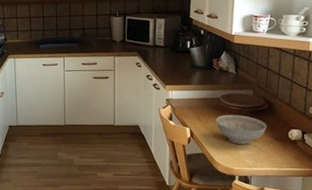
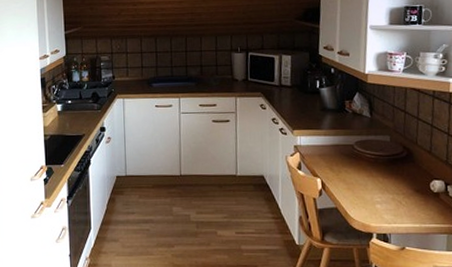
decorative bowl: present [216,114,267,145] -> none [350,163,406,198]

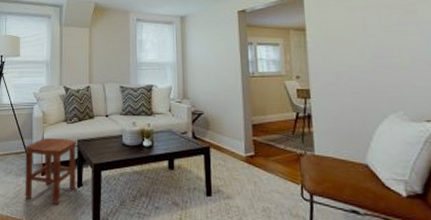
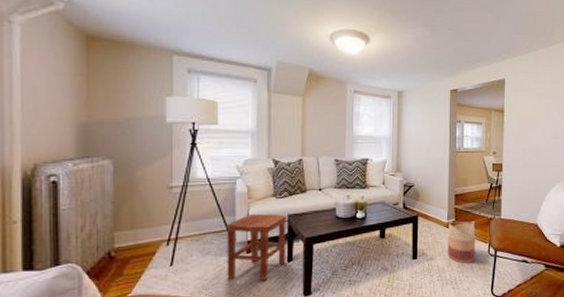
basket: none [246,155,284,207] -> present [448,221,476,263]

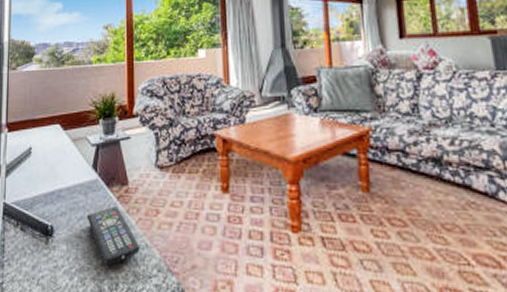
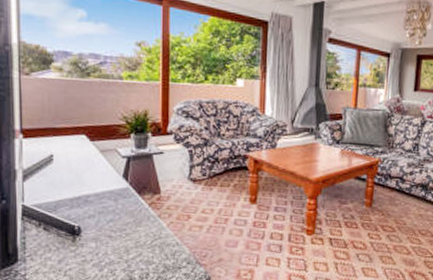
remote control: present [86,206,140,266] -> none [117,211,171,260]

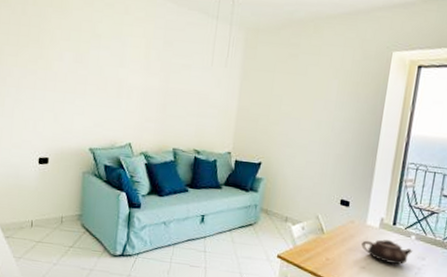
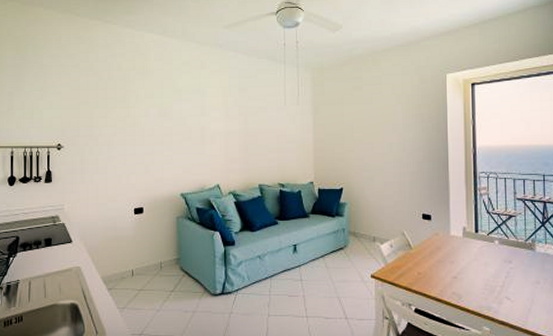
teapot: present [361,239,413,265] -> none [449,248,499,271]

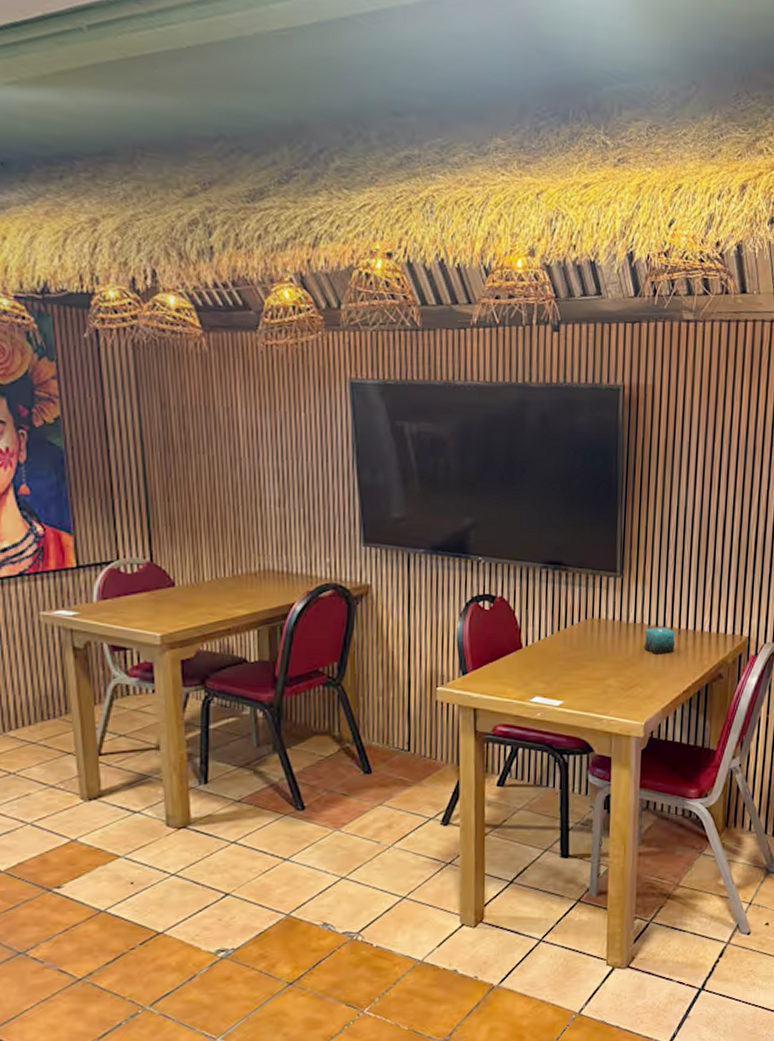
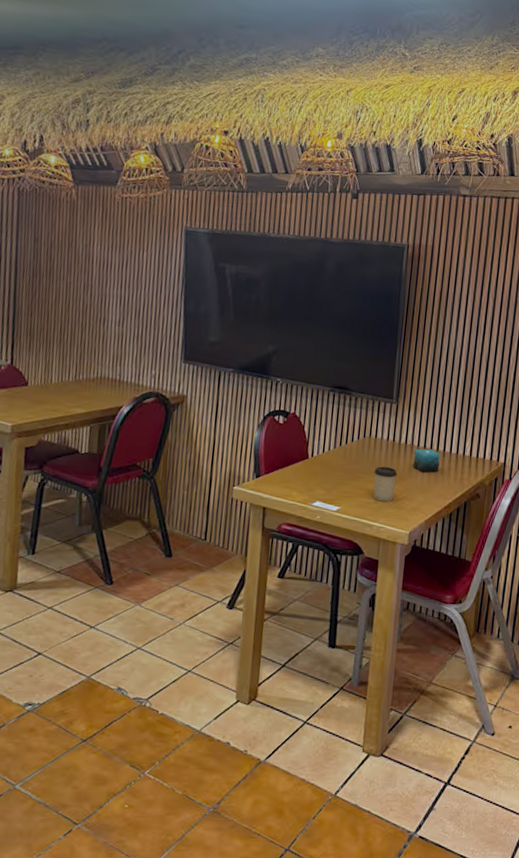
cup: none [600,651,627,691] -> present [373,466,398,502]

> **TASK GOAL**
Write out the whole listing exactly as it appears, and omit the pictures.

> **RESULT FOR THIS TASK**
decorative bowl: present [216,114,267,145] -> none [350,163,406,198]

basket: none [246,155,284,207] -> present [448,221,476,263]

remote control: present [86,206,140,266] -> none [117,211,171,260]

teapot: present [361,239,413,265] -> none [449,248,499,271]

cup: none [600,651,627,691] -> present [373,466,398,502]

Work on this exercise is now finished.